**** TEXTE FOURNI ****

Plusieurs sujets apparaissent d’autant plus vivement pour les entreprises : d’après les remontées du terrain, les DRH en appellent à la simplification administrative. « Complexité administrative, multiplication des contrôles, instabilité des textes, sans oublier la jurisprudence : les entreprises demandent qu’on leur simplifie la vie », a résumé Benoît Serre. Face aux « nouveaux modes d’organisation » qui se fracassent sur le Code du travail et la directive travail européenne, les pays du Nord de l’Europe parviennent davantage à adapter leurs organisations.
Autre sujet de préoccupation : l’emploi des seniors, au cœur des négociations syndicales et patronales de novembre. Les attentes fortes demeurent. Si Benoît Serre souligne une légère amélioration du taux d’emploi des seniors, c’est davantage par le maintien dans l’emploi que par une politique claire de recrutement en leur faveur, ce taux restant largement insuffisant : 58,4 % des personnes âgées de 55 à 64 ans avaient en emploi en 2023.

****

**CONSIGNE:**
D'après le texte fourni, répondez brièvement :
1. Que réclament les DRH selon les remontées du terrain ?
2. Quels pays parviennent davantage à adapter leurs organisations ?
3. Quel mois sont prévues les négociations syndicales et patronales centrées sur l'emploi des seniors ?

**** ENREGISTREMENTS EXTRAITS ****

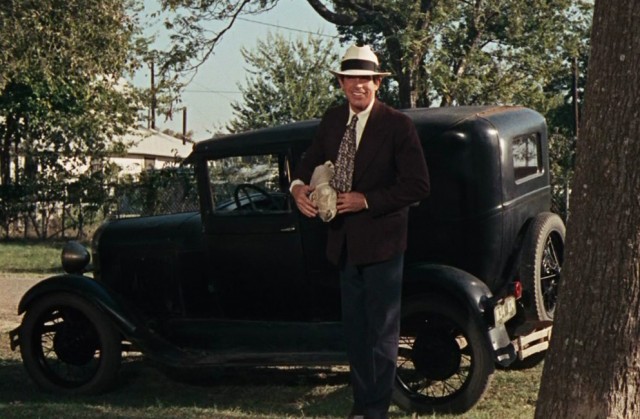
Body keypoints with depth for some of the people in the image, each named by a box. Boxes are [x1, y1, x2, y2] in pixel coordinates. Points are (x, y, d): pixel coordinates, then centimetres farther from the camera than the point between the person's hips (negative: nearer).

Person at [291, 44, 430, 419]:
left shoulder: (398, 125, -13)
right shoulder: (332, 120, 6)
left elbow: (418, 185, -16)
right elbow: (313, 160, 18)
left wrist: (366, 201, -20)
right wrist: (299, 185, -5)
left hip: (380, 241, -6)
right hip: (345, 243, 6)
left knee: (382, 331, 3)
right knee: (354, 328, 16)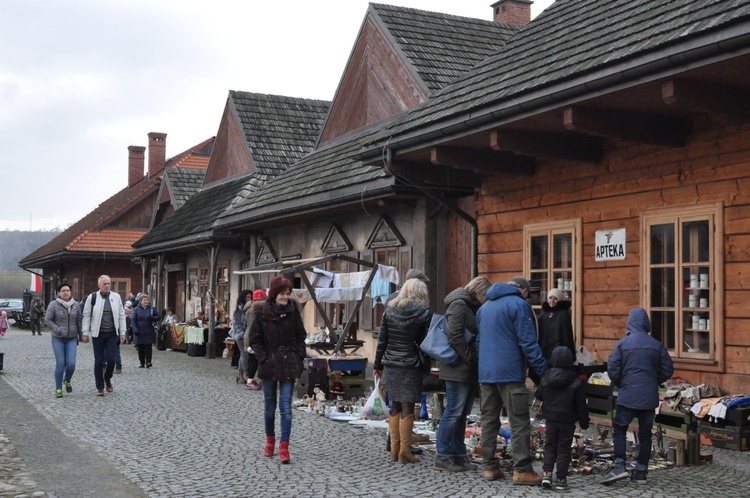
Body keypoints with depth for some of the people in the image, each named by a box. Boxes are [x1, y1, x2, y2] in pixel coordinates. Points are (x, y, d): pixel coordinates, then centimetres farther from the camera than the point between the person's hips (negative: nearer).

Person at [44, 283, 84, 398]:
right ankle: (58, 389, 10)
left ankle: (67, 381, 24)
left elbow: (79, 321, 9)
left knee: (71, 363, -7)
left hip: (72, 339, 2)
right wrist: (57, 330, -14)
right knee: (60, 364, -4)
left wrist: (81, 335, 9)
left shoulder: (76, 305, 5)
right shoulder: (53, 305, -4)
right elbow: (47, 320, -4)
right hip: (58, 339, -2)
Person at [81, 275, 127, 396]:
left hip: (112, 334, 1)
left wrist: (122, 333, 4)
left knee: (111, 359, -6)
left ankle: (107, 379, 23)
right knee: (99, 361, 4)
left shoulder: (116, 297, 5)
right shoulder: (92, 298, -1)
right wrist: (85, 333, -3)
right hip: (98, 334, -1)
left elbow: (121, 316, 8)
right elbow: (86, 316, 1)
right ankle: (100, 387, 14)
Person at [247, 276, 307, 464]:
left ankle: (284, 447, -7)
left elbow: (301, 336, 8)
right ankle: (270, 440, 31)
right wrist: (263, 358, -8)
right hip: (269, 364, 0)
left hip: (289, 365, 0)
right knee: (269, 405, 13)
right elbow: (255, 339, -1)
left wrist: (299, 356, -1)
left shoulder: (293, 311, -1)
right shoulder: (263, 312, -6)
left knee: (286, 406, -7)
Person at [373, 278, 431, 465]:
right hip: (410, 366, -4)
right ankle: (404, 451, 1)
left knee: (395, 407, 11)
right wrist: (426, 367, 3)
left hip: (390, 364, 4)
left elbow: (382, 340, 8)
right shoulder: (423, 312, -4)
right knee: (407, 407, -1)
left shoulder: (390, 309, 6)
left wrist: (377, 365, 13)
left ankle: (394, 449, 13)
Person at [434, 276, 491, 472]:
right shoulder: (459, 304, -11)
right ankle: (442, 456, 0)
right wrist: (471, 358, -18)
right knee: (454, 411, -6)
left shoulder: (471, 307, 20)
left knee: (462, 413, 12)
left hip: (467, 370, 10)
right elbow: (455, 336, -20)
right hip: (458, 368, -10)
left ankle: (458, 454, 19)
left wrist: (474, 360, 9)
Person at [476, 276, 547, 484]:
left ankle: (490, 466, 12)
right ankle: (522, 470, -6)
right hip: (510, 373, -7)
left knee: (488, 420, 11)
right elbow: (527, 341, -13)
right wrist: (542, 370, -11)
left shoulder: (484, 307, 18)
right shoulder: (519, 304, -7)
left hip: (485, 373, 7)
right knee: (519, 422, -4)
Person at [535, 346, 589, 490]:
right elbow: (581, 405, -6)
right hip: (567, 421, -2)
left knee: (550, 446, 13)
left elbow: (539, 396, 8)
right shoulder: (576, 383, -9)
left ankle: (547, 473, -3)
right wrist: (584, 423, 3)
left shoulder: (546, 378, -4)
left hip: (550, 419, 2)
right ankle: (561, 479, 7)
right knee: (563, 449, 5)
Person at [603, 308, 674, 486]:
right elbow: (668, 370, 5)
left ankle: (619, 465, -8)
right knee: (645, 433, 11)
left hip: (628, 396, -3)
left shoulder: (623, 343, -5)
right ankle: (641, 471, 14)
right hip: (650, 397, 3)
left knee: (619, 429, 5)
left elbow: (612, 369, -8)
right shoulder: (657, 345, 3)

****
**** ENREGISTREMENTS EXTRAITS ****

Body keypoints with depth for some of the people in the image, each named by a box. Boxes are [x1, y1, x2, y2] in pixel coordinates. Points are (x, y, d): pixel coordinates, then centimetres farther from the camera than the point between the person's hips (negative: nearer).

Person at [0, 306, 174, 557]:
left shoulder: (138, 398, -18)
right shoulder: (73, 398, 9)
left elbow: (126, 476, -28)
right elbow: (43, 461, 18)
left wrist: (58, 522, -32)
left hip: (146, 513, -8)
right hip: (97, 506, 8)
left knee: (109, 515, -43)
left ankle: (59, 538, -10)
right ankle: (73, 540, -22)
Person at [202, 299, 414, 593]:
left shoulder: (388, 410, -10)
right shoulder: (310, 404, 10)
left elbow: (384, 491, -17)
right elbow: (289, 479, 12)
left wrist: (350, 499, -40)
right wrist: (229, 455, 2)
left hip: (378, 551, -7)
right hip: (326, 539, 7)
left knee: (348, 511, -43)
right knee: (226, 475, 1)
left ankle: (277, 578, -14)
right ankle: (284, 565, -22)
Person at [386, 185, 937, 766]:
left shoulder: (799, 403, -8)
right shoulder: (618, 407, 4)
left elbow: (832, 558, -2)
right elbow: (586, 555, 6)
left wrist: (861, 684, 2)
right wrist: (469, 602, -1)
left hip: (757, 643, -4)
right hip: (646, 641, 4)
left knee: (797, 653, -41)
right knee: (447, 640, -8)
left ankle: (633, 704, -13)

****

**RÉPONSE:**
1. La simplification administrative.
2. Les pays du Nord de l'Europe.
3. Novembre.